A Comment About

Who Says 60 Million Americans Live on $7 a Day?

January 10, 2008 - 12:01 am - by Annie Jacobsen
David Cay Johnston
2008-01-10 08:24:21

Annie Jacobsen,

You question the accuracy of my article in The New York Times back in 2006, on then newly released IRS data. Your commentary starts off with a fact in other articles that you trace back to my report.

My article as accurate, and my official sources were all cited. You can verify the numbers yourself by just doing the math from the data tables, which are at irs.gov/taxstats.

My article stated that the average incomes of American as reported on income tax returns, when adjusted for inflation, was smaller in 2004 than it was in 2000. (I also wrote a number of articles about the 2005 data, all available free at nytimes.com.) I quoted a White House spokesman as saying this was “predictable.”

My 2006 New York Times article also carefully noted that the figure does not include government benefits such as welfare, disability and most Social Security payments.

I also reported that the poor were the only group whose average income rose, in real terms, from 2000 to 2004. The poorest fifth, the 26 million taxpayers (and 60 million people) saw their incomes rise in real terms by 2.4 percent on average, the data I analyzed showed.

Way down in the 15th paragraph I reported that the bottom fifth reported on their tax returns incomes of $11,166 or less and that their average income was $5,743. These are my calculations, but you can do from the same IRS tables, dividing income by taxpayers.

Keep in mind that the bottom half reported incomes of $30,122 or less on their tax returns for 2004 and that the average income for the bottom half was less than $15,000.

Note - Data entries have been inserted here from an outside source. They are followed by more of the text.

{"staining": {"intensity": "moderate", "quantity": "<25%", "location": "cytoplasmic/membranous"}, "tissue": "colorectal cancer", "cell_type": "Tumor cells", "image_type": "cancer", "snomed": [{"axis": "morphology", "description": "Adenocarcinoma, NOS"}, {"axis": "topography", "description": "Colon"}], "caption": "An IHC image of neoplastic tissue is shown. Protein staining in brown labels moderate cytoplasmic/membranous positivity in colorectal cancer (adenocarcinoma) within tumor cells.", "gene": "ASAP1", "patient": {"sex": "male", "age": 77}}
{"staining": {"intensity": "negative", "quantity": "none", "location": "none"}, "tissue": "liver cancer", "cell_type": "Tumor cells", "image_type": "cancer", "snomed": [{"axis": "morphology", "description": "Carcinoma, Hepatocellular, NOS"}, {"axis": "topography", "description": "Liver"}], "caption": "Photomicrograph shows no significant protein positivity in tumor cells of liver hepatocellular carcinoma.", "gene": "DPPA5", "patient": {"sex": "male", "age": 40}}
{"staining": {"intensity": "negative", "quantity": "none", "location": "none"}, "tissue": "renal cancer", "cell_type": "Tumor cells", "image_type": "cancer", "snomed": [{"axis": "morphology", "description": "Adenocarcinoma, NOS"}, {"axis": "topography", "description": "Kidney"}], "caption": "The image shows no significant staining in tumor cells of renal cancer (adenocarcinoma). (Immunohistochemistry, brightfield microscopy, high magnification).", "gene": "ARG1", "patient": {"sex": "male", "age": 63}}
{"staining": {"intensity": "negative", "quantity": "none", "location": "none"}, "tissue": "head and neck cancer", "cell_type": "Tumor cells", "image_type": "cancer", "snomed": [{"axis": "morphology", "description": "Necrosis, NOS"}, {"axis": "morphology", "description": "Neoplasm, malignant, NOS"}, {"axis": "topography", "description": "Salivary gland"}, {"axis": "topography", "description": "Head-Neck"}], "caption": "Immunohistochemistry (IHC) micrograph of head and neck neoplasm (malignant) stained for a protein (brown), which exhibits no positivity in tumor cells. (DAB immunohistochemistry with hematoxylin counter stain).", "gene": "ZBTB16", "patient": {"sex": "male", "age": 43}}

You can see the first number and calculate the second from data going back many years (NOT adjusted for inflation) posted by the Tax Foundation, a group that seeks lower tax burdens, at taxfoundation.org/taxdata/show/250.html

Since the bottom half averaged less than $15,000, it should not surprise that the bottom fifth averaged less than $6,000 of income, as reported on tax returns.

So the $7 per day figure comes right out of the IRS tables so you can do your own math.

Before my article ran I carefully checked and cross-checked that numbers, including speaking to the supervising statisticians who prepared the tables.

The White House found nothing controversial in the numbers I reported — nor would anyone else who works with and is familiar with the various government sources of income data. (I also quoted the similar response of the official administration spokesman in my comparable report on 2005 incomes.)

The accurate numbers I reported are carefully presented in context, citing sources and limitations, contrary to the anonymous Engram, on whom you rely and whose own report is rife with faulty assumptions, errors, conflating.

People who posted in response to your writing also make false assumptions.

I never was trained at Columbia. I have been a reporter for more than 40 years and my work has been the subject of all sorts of independent inquiries from lawsuits involving others to Congressional hearings and history has shown that my work stands up.

One poster, not having read my work, asserts I should study economics, I studied economics at the University of Chicago graduate school for two quarters in 1973 and at six other colleges.

I have also written two best-selling books on the American economy, specifically how its tax and subsidy systems actually work, as opposed to the myths perpetrated by politicians of all stripes.

The first book, Perfectly Legal, was reviewed by experts across a broad spectrum with near universal praise. My latest book, Free Lunch, out just two weeks, has been favorably described by an equally broad spectrum of readers from libertarians to progressives.

You write that I did not respond to your email. My email address is on the Internet and so are my office and personal telephone numbers. Where did you send your email?

I forthrightly correct actual errors in my work.

The White House, Treasury and IRS had not even a quibble about my report when it came out — and these agencies do not hesitate to complain about not just errors, but matters of nuance.

My report mentioning the $7 per day income figure for the poorest fifth of is accurate and was presented in context.